Police and a city centre developer have been strongly urged to reached an agreement over plans for a 15 storey tower which it is claimed is a threat to national security.
The council’s planning committee have given a partial approval to Chatham Billingham’s plans for the former Post and Mail print works site in Weaman Street.
But West Midlands Police fears the tower, across the street from its Lloyd House headquarters will block essential and secure radio communications from its rooftop antennae.
The proposed high-rise tower, which could be a hotel, offices or, apartments is a second phase of a development. The first, also approved, includes restaurants, shops and a six-level, 800 space, underground car park.
A spokesman for the developer said that an agreement was reached with police earlier this week and then altered and withdrawn at the 11th hour. He claimed: “We have never been given any technical information to assess the impact on police radio communications.”
The police stood by their objection, the committee was told. But fears that tower block occupants could spy on police offices were dismissed.

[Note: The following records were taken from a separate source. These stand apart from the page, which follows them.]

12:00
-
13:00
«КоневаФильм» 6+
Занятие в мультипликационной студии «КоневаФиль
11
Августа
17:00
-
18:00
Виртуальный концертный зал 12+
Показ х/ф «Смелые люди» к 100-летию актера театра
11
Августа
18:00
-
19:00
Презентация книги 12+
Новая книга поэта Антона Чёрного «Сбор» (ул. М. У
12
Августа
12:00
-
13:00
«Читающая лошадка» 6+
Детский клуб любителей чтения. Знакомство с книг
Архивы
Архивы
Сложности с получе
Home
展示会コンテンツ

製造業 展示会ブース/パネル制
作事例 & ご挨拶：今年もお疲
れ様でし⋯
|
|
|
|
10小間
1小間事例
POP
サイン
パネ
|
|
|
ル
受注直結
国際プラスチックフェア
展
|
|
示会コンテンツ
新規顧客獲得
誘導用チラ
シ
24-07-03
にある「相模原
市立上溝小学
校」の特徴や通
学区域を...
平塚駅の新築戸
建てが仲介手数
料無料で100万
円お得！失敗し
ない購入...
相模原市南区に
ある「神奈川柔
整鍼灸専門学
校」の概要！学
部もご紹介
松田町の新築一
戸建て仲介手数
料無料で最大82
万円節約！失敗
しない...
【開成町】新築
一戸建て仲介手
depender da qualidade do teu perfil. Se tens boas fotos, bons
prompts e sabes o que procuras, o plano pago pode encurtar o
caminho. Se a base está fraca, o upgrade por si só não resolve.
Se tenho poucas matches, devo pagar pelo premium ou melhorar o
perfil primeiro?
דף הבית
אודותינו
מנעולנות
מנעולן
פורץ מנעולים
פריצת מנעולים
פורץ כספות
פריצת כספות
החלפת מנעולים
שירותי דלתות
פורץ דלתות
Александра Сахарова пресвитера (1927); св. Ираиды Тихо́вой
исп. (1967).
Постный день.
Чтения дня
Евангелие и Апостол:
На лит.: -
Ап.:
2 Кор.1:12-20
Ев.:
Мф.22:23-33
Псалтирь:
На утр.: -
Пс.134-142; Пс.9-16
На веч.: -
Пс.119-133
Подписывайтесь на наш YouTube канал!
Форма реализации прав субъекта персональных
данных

However, instead of allowing the tower to rise 195 metres above sea level, councillors set a 185 metre limit and said it must gain police agreement if it wants top two stories.
Council director of regeneration Waheed Nazir, who proposed the compromise, said that the development is crucial to the economic growth of the Snow Hill area .
Coun Barry Henley (Lab, Brandwood) was concerned that if the radio mast had to be moved it should be paid for by the developer.
He said: “It isn’t just the height of the building, but its nearness to Lloyd House Police radio transmissions and all that Secret Squirrel MI5 stuff would get disrupted.
“If the antennae does need to be moved, I don’t see why the police should have to pay for it.”
The car park and shops can now be constructed and generate income for the developer so that the phase two tower block can go ahead.